> _WRITTEN TASK_
Retype the lines between the one holding "Page size: 2001x1125." and the one holding "text_box 館際合作 [1377, 455, 1865, 561]", inclusive, keeping every character as it stands.

> _RECORD LIST_
"""
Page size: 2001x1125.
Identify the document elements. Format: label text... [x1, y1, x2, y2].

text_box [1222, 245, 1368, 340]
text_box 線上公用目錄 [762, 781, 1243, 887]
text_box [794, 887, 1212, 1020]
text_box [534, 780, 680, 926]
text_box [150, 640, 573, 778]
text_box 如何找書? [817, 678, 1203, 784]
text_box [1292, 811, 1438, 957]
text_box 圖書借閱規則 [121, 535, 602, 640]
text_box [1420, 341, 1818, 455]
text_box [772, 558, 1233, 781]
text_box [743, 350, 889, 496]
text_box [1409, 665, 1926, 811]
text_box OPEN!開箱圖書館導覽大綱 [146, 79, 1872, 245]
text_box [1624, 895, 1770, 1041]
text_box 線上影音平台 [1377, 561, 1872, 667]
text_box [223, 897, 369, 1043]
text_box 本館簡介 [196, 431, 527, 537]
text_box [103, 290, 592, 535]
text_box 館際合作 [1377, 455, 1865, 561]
"""
"""
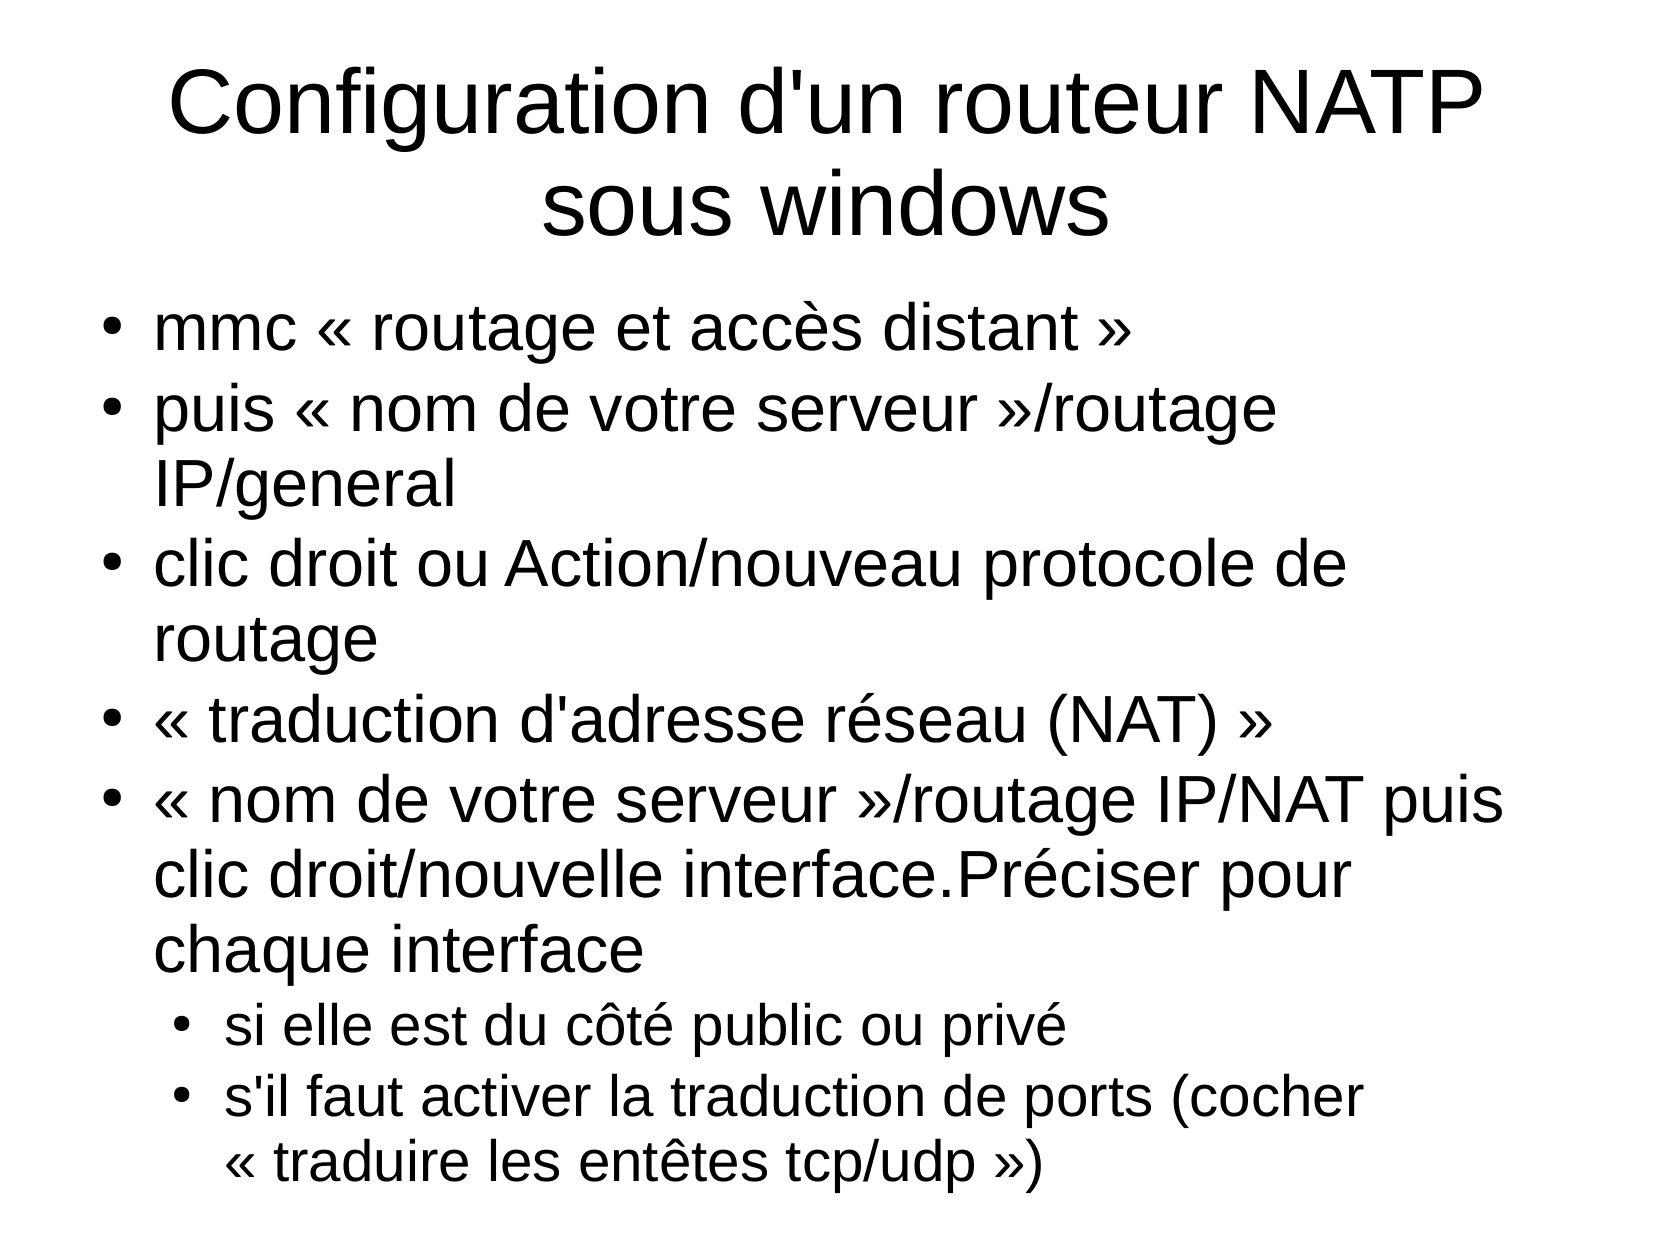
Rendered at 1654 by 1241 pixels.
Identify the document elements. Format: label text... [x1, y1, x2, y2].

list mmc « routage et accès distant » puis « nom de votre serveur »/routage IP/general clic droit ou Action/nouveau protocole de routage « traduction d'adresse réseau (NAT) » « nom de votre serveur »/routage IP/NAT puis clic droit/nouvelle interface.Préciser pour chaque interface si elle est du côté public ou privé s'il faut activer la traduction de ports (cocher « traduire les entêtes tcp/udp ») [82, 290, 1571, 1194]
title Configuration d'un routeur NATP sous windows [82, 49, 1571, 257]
"""
"""
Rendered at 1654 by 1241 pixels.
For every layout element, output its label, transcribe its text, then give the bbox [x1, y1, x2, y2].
"""
> _WRITTEN ANSWER_
Page size: 2001x1125.
Identify the document elements. Format: label text... [x1, y1, x2, y2].

text_box [1222, 245, 1368, 340]
text_box 線上公用目錄 [762, 781, 1243, 887]
text_box [794, 887, 1212, 1020]
text_box [534, 780, 680, 926]
text_box [150, 640, 573, 778]
text_box 如何找書? [817, 678, 1203, 784]
text_box [1292, 811, 1438, 957]
text_box 圖書借閱規則 [121, 535, 602, 640]
text_box [1420, 341, 1818, 455]
text_box [772, 558, 1233, 781]
text_box [743, 350, 889, 496]
text_box [1409, 665, 1926, 811]
text_box OPEN!開箱圖書館導覽大綱 [146, 79, 1872, 245]
text_box [1624, 895, 1770, 1041]
text_box 線上影音平台 [1377, 561, 1872, 667]
text_box [223, 897, 369, 1043]
text_box 本館簡介 [196, 431, 527, 537]
text_box [103, 290, 592, 535]
text_box 館際合作 [1377, 455, 1865, 561]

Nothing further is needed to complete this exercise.